Empreinte en prothèse fixée par tomographie à faisceau conique (cone beam) : étude pré-clinique - Cahiers de Prothèse n° 166 du 01/06/2014
 

Les cahiers de prothèse n° 166 du 01/06/2014

 

Prothèse fixée

Karim Darugar*   Morad Bensidhoum**   Dove Chaouat***   Emmanuel Soffer****  


*Docteur en chirurgie dentaire
11, rue Ernest-Renan
93200 Saint-Denis
**Chargé de recherche
UMR CNRS 7052
Laboratoire B2OA
10, avenue de Verdun
75010 Paris
***Prothésiste dentaire, infographiste
Laboratoire GéCéram
23, rue Émile-Zola
93100 Montreuil-sous-Bois.
****MCU-PH
UFR d’Odontologie
Université Paris 7
5, rue Garancière
75006 Paris

Résumé

En prothèse fixée, l’enregistrement des limites de préparation doit être précis et rapide, ce que ni les empreintes physico-chimiques ni les empreintes optiques ne permettent aisément.

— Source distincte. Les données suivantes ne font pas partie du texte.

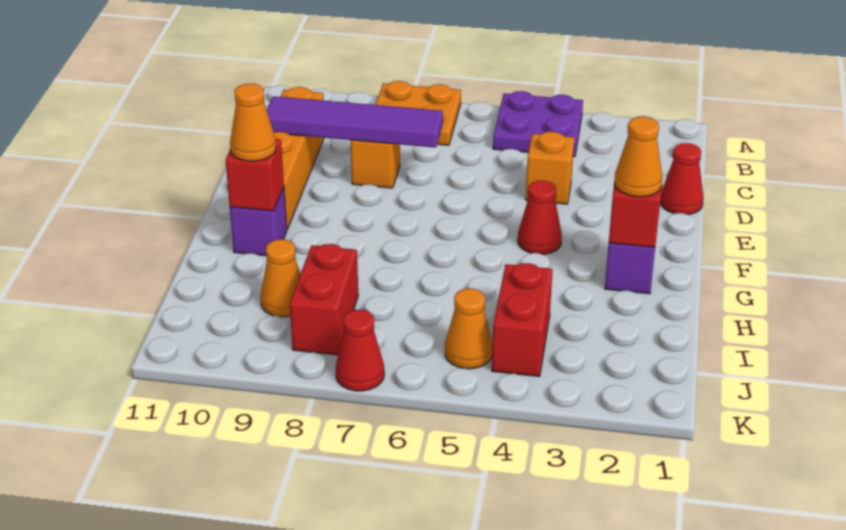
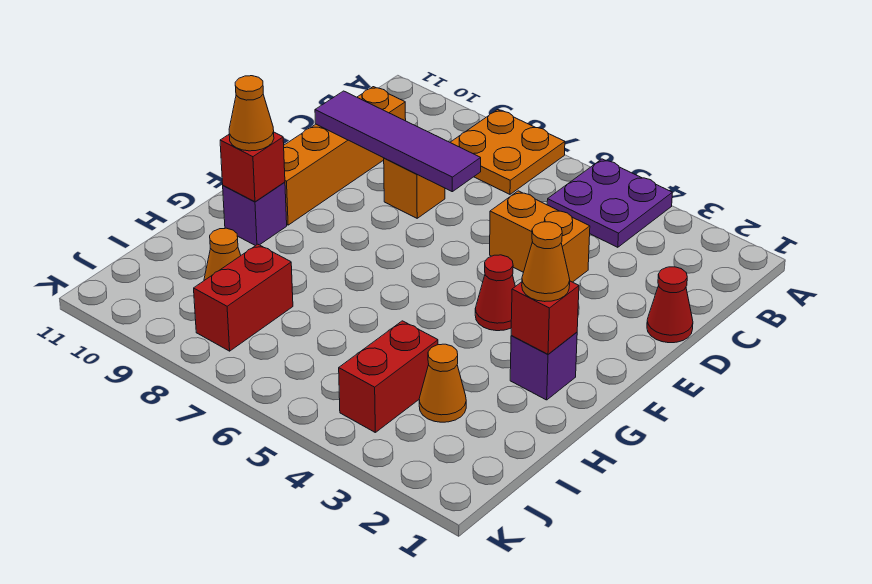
orange 1x1 brick [526,132,574,204] -> orange 1x2 brick [490,191,590,282]
orange 1x1 cone [445,288,492,369] -> orange 1x1 cone moved to [419,344,466,422]
red 1x1 cone [336,310,384,391] -> none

Pour cette raison, nous proposons ici une autre technique d’empreinte par tomographie volumique à faisceau conique (CBCT). En effet, les rayons X traversant les tissus mous, l’accès aux limites de préparation est immédiat, précis, rapide et reproductible.

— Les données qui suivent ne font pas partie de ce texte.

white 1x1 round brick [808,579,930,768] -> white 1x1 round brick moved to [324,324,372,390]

Dans cette étude pilote et pré-clinique, nous montrons la possibilité d’appliquer le CBCT à la prise d’empreinte en prothèse fixée, en réalisant une coiffe prothétique par CFAO après empreinte par CBCT d’une dent naturelle préparée et en évaluant la précision d’adaptation de cette coiffe sur la préparation dentaire initiale par microscanner. Les résultats montrent une précision d’adaptation de la coiffe sur la dent préparée de l’ordre de 200 µm, donc cliniquement acceptable.

À notre connaissance, cette étude est la première à montrer la possibilité d’utiliser le CBCT comme technique d’empreinte en prothèse fixée.

Summary

Cone beam computed tomography for impressions in fixed prosthesis: a pilot study

Physico-chemical techniques and optical impressions often fail to register the preparation margins in fixed prosthesis. Cone beam computed tomography (CBCT) uses X-ray beam and penetrate soft tissues giving immediate and accurate access to dental preparation limits.

This pre-clinical, pilot study aimed to evaluate the capacity of CBCT to create an impression consistent with the achievement of a fixed prosthesis. We demonstrated that the fitting of a CAD-CAM prosthetic cap, issued from CBCT acquisition, on the original tooth preparation, was clinically acceptable, as evaluated by the measure of the tooth-prosthesis gap using a microscanner.

To our knowledge, this is the first study that demonstrates the possibility of using CBCT effectively for fixed prosthesis impression purpose.

Key words

CBCT, impressions, CAD/CAM, fixed prosthesis

En prothèse fixée, l’enregistrement des limites de la préparation doit être à la fois précis et rapide. Les empreintes physico-chimiques sont chronophages, onéreuses et sensibles aux déformations des matériaux.

Les empreintes optiques imposent l’introduction d’un capteur intrabuccal et une visibilité des limites de préparation pour être enregistrées par la caméra. C’est une technique reproductible mais non automatisée.

La diffusion des appareils de radiologie 3D – par tomographie à faisceau conique (cone beam computed tomography, CBCT) – augmente dans les cabinets d’omnipratique en raison de la baisse de leur coût, de la multiplication de leurs indications (implantologie, endodontie, orthodontie…), de leur couplage fréquent aux appareils « panoramiques » 2D conventionnels, sans parler de la création récente d’une cotation permettant le remboursement d’une radiographie 3D par l’assurance maladie.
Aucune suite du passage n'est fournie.